From assuming oversight for complex workflows, such as procurement or recruitment, to carrying out proactive cybersecurity checks or automating support, enterprises are abuzz at the potential use cases for agentic AI.
According to one Capgemini survey, 50% of business executives are set to invest in and implement AI agents in their organizations in 2025, up from just 10% currently. Gartner has also forecast that 33% of enterprise software applications will incorporate agentic AI by 2028. For context, in 2024 that proportion was less than 1%.
“It’s creating such a buzz – software enthusiasts seeing the possibilities unlocked by LLMs, venture capitalists wanting to find the next big thing, companies trying to find the ‘killer app,” says Matt McLarty, chief technology officer at Boomi. But, he adds, “right now organizations are struggling to get out of the starting blocks.”
The challenge is that many organizations are so caught up in the excitement that they risk attempting to run before they can walk when it comes to deployment of agentic AI, believes McLarty. And in so doing they risk turning it from potential business breakthrough into a source of cost, complexity, and confusion.
Keeping agentic AI simple
The heady capabilities of agentic AI have created understandable temptation for senior business leaders to rush in, acting on impulse rather than insight risks turning the technology into a solution in search of a problem, points out McLarty.
It’s a scenario that’s unfolded with previous technologies. The decoupling of Blockchain from Bitcoin in 2014 paved the way for a Blockchain 2.0 boom in which organizations rushed to explore the applications for a digital, decentralized ledger beyond currency. But a decade on, the technology has fallen far short of forecasts at the time, dogged by technology limitations and obfuscated use cases.

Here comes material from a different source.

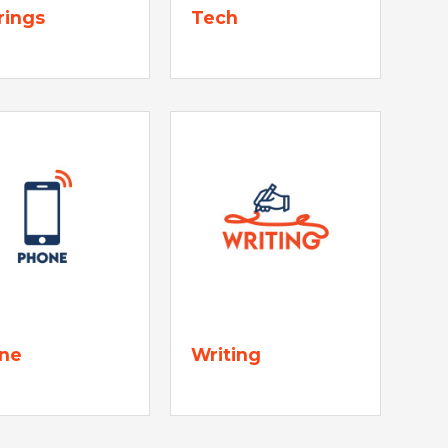
rings
Tech
ne
Writing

“I do see Blockchain as a cautionary tale,” says McLarty. “The hype and ultimate lack of adoption is definitely a path the agentic AI movement should avoid.” He explains, “The problem with Blockchain is that people struggle to find use cases where it applies as a solution, and even when they find the use cases, there is often a simpler and cheaper solution,” he adds. “I think agentic AI can do things no other solution can, in terms of contextual reasoning and dynamic execution. But as technologists, we get so excited about the technology, sometimes we lose sight of the business problem.”
Instead of diving in headfirst, McLarty advocates for an iterative attitude toward applications of agentic AI, targeting “low-hanging fruit” and incremental use cases. This includes focusing investment on the worker agents that are set to make up the components of more sophisticated, multi-agent agentic systems further down the road.